------ Data records ------

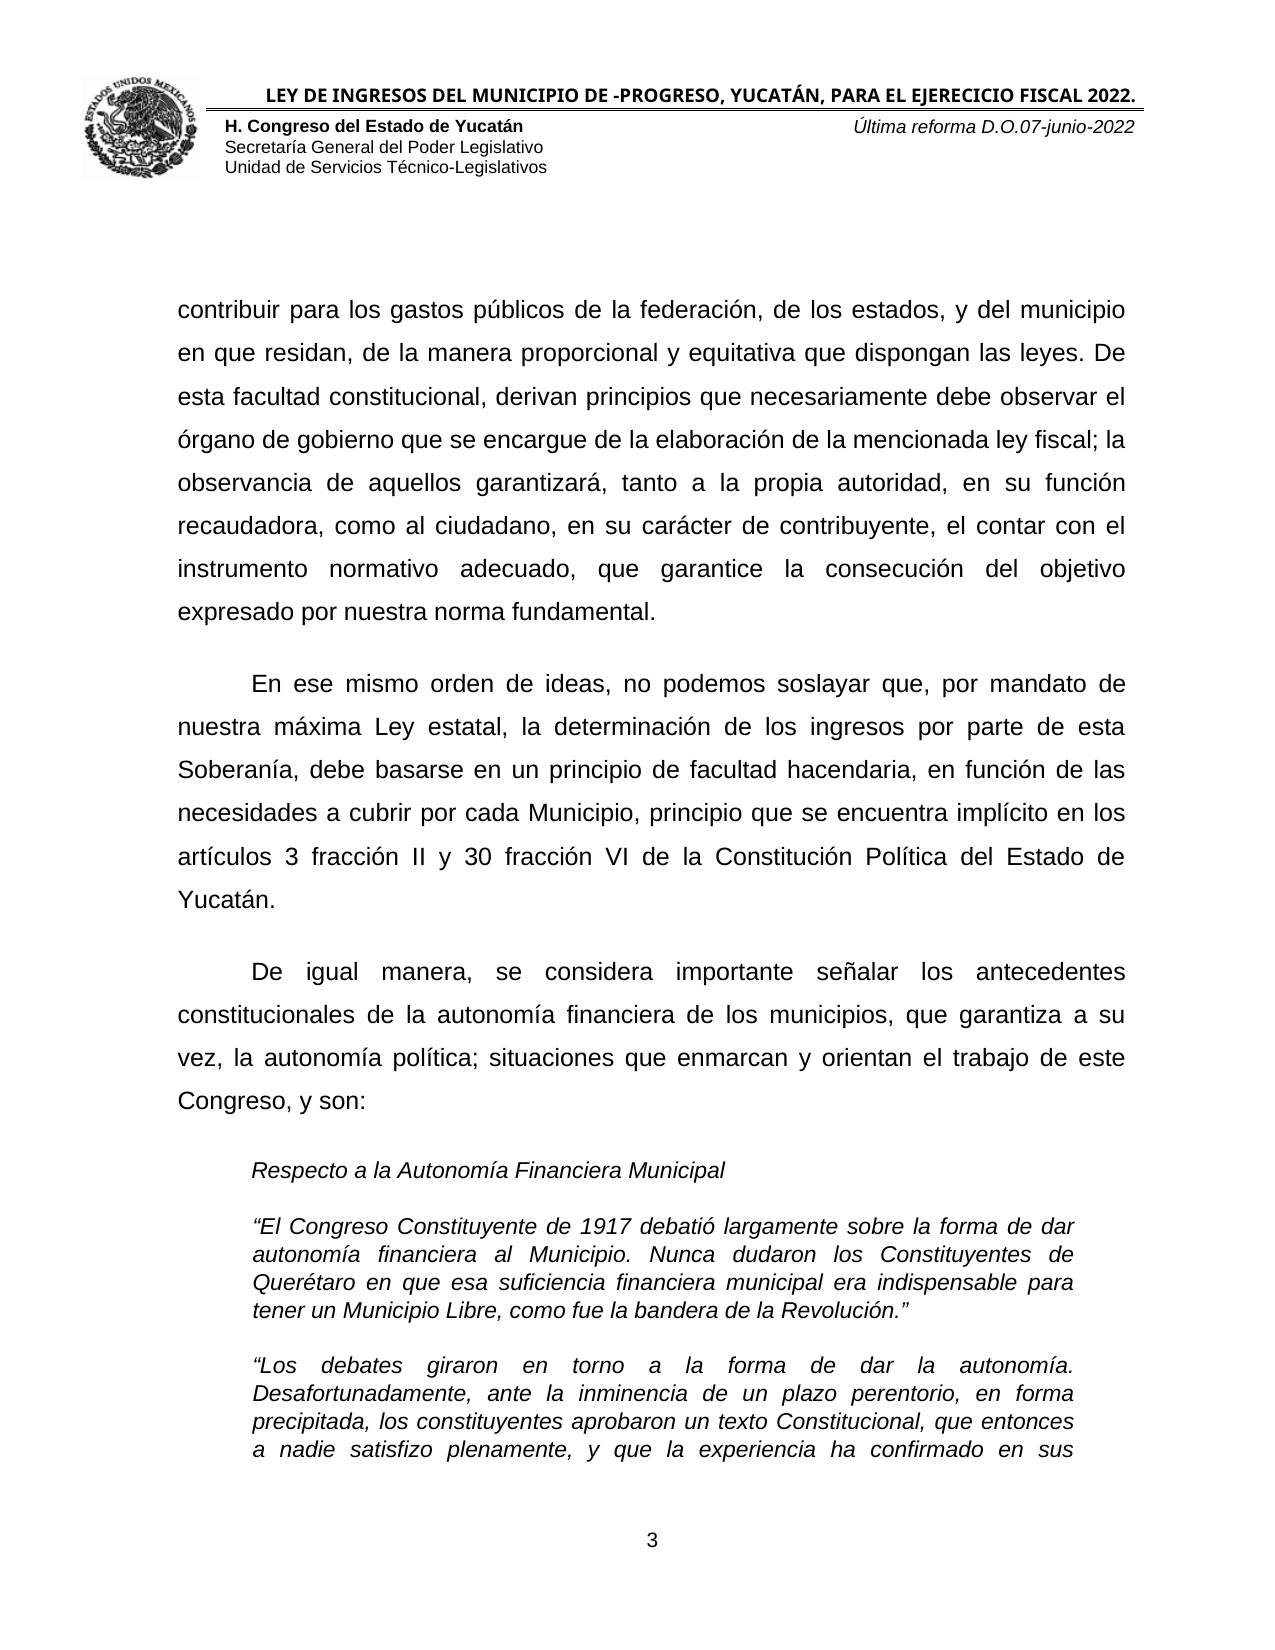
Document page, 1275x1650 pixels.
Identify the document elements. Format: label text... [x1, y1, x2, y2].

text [177, 295, 1127, 626]
text En ese mismo orden de ideas, no podemos soslayar que, por mandato de nuestra máxima Ley estatal, la determinación de los ingresos por parte de esta Soberanía, debe basarse en un principio de facultad hacendaria, en función de las necesidades a cubrir por cada Municipio, principio que se encuentra implícito en los artículos 3 fracción II y 30 fracción VI de la Constitución Política del Estado de Yucatán. [177, 669, 1127, 913]
text Respecto a Municipal [177, 1157, 1127, 1183]
text De igual manera, se considera importante señalar los antecedentes constitucionales de la autonomía financiera de los municipios, que garantiza a su vez, la autonomía política; situaciones que enmarcan y orientan el trabajo de este Congreso, y son: [177, 957, 1127, 1115]
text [252, 1352, 1077, 1462]
text “El Congreso Constituyente de 1917 debatió largamente sobre la forma de dar autonomía financiera al Municipio. Nunca dudaron los Constituyentes de Querétaro en que esa suficiencia financiera municipal era indispensable para tener un Municipio Libre, como fue la bandera de [252, 1213, 1077, 1323]
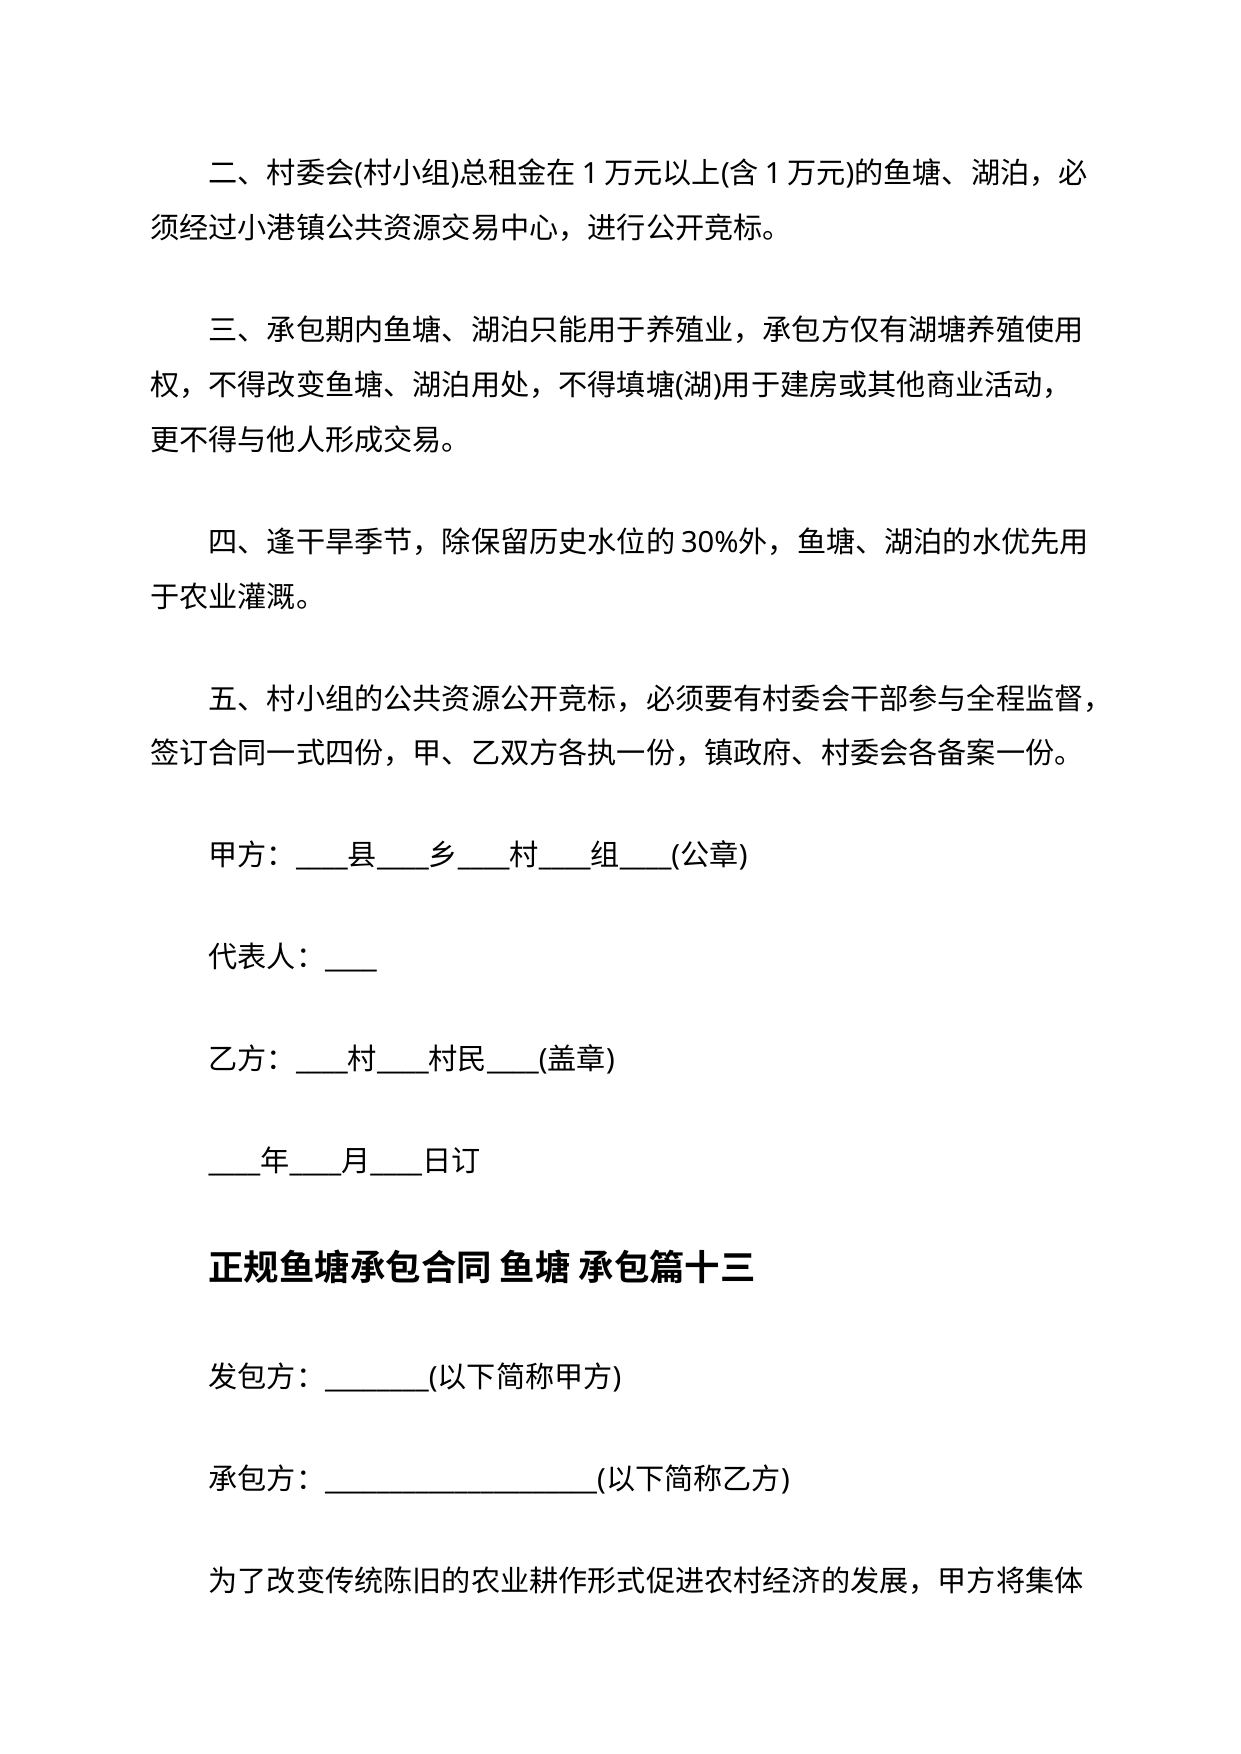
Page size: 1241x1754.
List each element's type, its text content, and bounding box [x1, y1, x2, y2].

text 甲方：____县____乡____村____组____(公章) [150, 832, 1090, 874]
text 乙方：____村____村民____(盖章) [150, 1036, 1090, 1078]
text 发包方：________(以下简称甲方) [150, 1353, 1090, 1396]
text 五、村小组的公共资源公开竞标，必须要有村委会干部参与全程监督，签订合同一式四份，甲、乙双方各执一份，镇政府、村委会各备案一份。 [150, 675, 1090, 772]
text 三、承包期内鱼塘、湖泊只能用于养殖业，承包方仅有湖塘养殖使用权，不得改变鱼塘、湖泊用处，不得填塘(湖)用于建房或其他商业活动，更不得与他人形成交易。 [150, 307, 1090, 459]
text 四、逢干旱季节，除保留历史水位的30%外，鱼塘、湖泊的水优先用于农业灌溉。 [150, 518, 1090, 616]
text ____年____月____日订 [150, 1138, 1090, 1180]
text 承包方：_____________________(以下简称乙方) [150, 1455, 1090, 1498]
text 正规鱼塘承包合同 鱼塘 承包篇十三 [150, 1240, 1090, 1291]
text 二、村委会(村小组)总租金在1万元以上(含1万元)的鱼塘、湖泊，必须经过小港镇公共资源交易中心，进行公开竞标。 [150, 150, 1090, 247]
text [150, 1557, 1090, 1599]
text 代表人：____ [150, 934, 1090, 976]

------

Repeat every record above exactly. Omit the pictures.

Document page, 1275x1650 pixels.
Identify the document elements. Format: label text... [x1, y1, x2, y2].

text [177, 295, 1127, 626]
text En ese mismo orden de ideas, no podemos soslayar que, por mandato de nuestra máxima Ley estatal, la determinación de los ingresos por parte de esta Soberanía, debe basarse en un principio de facultad hacendaria, en función de las necesidades a cubrir por cada Municipio, principio que se encuentra implícito en los artículos 3 fracción II y 30 fracción VI de la Constitución Política del Estado de Yucatán. [177, 669, 1127, 913]
text Respecto a Municipal [177, 1157, 1127, 1183]
text De igual manera, se considera importante señalar los antecedentes constitucionales de la autonomía financiera de los municipios, que garantiza a su vez, la autonomía política; situaciones que enmarcan y orientan el trabajo de este Congreso, y son: [177, 957, 1127, 1115]
text [252, 1352, 1077, 1462]
text “El Congreso Constituyente de 1917 debatió largamente sobre la forma de dar autonomía financiera al Municipio. Nunca dudaron los Constituyentes de Querétaro en que esa suficiencia financiera municipal era indispensable para tener un Municipio Libre, como fue la bandera de [252, 1213, 1077, 1323]
Page size: 1241x1754.
List each element's type, its text content, and bounding box [x1, y1, x2, y2].

text 甲方：____县____乡____村____组____(公章) [150, 832, 1090, 874]
text 乙方：____村____村民____(盖章) [150, 1036, 1090, 1078]
text 发包方：________(以下简称甲方) [150, 1353, 1090, 1396]
text 五、村小组的公共资源公开竞标，必须要有村委会干部参与全程监督，签订合同一式四份，甲、乙双方各执一份，镇政府、村委会各备案一份。 [150, 675, 1090, 772]
text 三、承包期内鱼塘、湖泊只能用于养殖业，承包方仅有湖塘养殖使用权，不得改变鱼塘、湖泊用处，不得填塘(湖)用于建房或其他商业活动，更不得与他人形成交易。 [150, 307, 1090, 459]
text 四、逢干旱季节，除保留历史水位的30%外，鱼塘、湖泊的水优先用于农业灌溉。 [150, 518, 1090, 616]
text ____年____月____日订 [150, 1138, 1090, 1180]
text 承包方：_____________________(以下简称乙方) [150, 1455, 1090, 1498]
text 正规鱼塘承包合同 鱼塘 承包篇十三 [150, 1240, 1090, 1291]
text 二、村委会(村小组)总租金在1万元以上(含1万元)的鱼塘、湖泊，必须经过小港镇公共资源交易中心，进行公开竞标。 [150, 150, 1090, 247]
text [150, 1557, 1090, 1599]
text 代表人：____ [150, 934, 1090, 976]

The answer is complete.